During antiviral therapy, dyslipidemia affects HBeAg seroconversion in CHB patients treated with NAs, but does not affect the virological response.
中国的血脂异常患病率正逐年上升。目前的研究表明,血脂异常会影响丙型肝炎病毒(HCV)治疗的抗病毒疗效,而最近的研究表明,血清脂质会影响接受聚乙二醇干扰素-α(Peg IFN-α)治疗的慢性乙型肝炎(CHB)患者的应答率。然而,血脂异常在 CHB 患者核苷(酸)类似物(NAs)治疗中的疗效中的作用尚不清楚。

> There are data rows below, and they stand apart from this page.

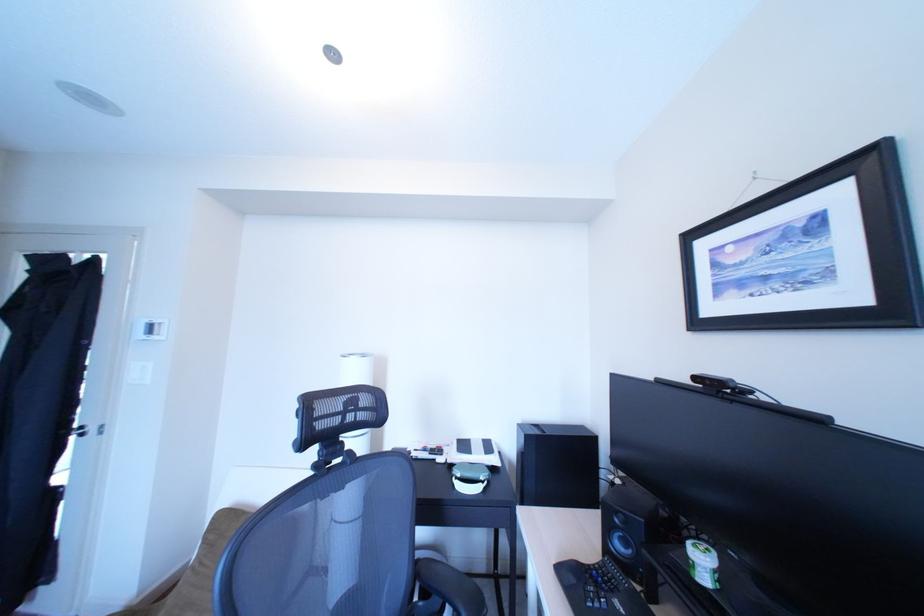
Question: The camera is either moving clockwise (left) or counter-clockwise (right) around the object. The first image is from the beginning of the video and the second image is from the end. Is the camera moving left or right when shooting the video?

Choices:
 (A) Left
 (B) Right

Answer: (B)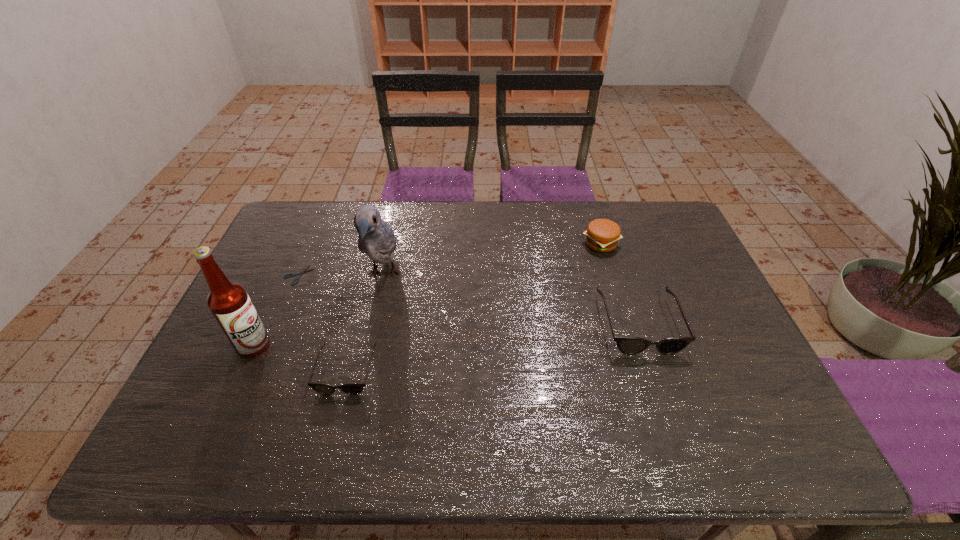
If equal spacing is desired by inserting an extra sunglasses among them, please point out a free spot for this new sunglasses. Please provide its 2D coordinates. Your answer should be formatted as a tuple, i.e. [(x, y)], where the tuple contains the x and y coordinates of a point satisfying the conditions above.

从 2010 年 1 月至 2013 年 12 月,评估了 179 例初治 HBeAg 阳性且就诊于温州医科大学第一附属医院的 CHB 患者的数据。其中 68 例被分配到血脂异常组(诊断为 CHB 合并血脂异常),111 例分配到正常血脂组。所有 CHB 患者在 5 年内均进行以下 3 种治疗策略:拉米夫定(LAM)加阿德福韦酯(ADV)联合治疗、替比夫定(LdT)单药治疗和恩替卡韦(ETV)单药治疗。比较两组患者治疗前和治疗后不同时间点的血清学评估、血液生化学、HBV 血清学标志物、HBV DNA 和 HBeAg 血清学转换及病毒学应答。计量资料采用τ检验比较,计数资料采用χ检验比较。采用二元逻辑回归分析进行相关性分析。
血脂异常组在第 1、2、3、4 年的 HBeAg 血清学转换率分别为 10.3%、13.2%、17.6%和 22.1%,均显著低于正常血脂组的 11.7%、16.2%、18.0%和 33.3%(χ=0.085、0.293、0.004、2.601,均Ρ>0.05)。然而,血脂异常组在第 5 年的 HBeAg 血清学转换率明显低于正常血脂组(27.9%比 43.2%,χ=4.216,Ρ<0.05)。单因素逻辑回归分析显示,两组间 HBeAg 血清学转换与未转换组在组、性别、PTA、ALT、AST、CR 和 LDL-C 方面存在显著差异。多因素回归分析表明,血脂异常(OR=1.993,Ρ=0.038)和男性(OR=2.317,Ρ=0.029)是与 HBeAg 血清学转换相关的危险因素。
在抗病毒治疗期间,血脂异常会影响 CHB 患者接受 NAs 治疗后的 HBeAg 血清学转换,但不会影响病毒学应答。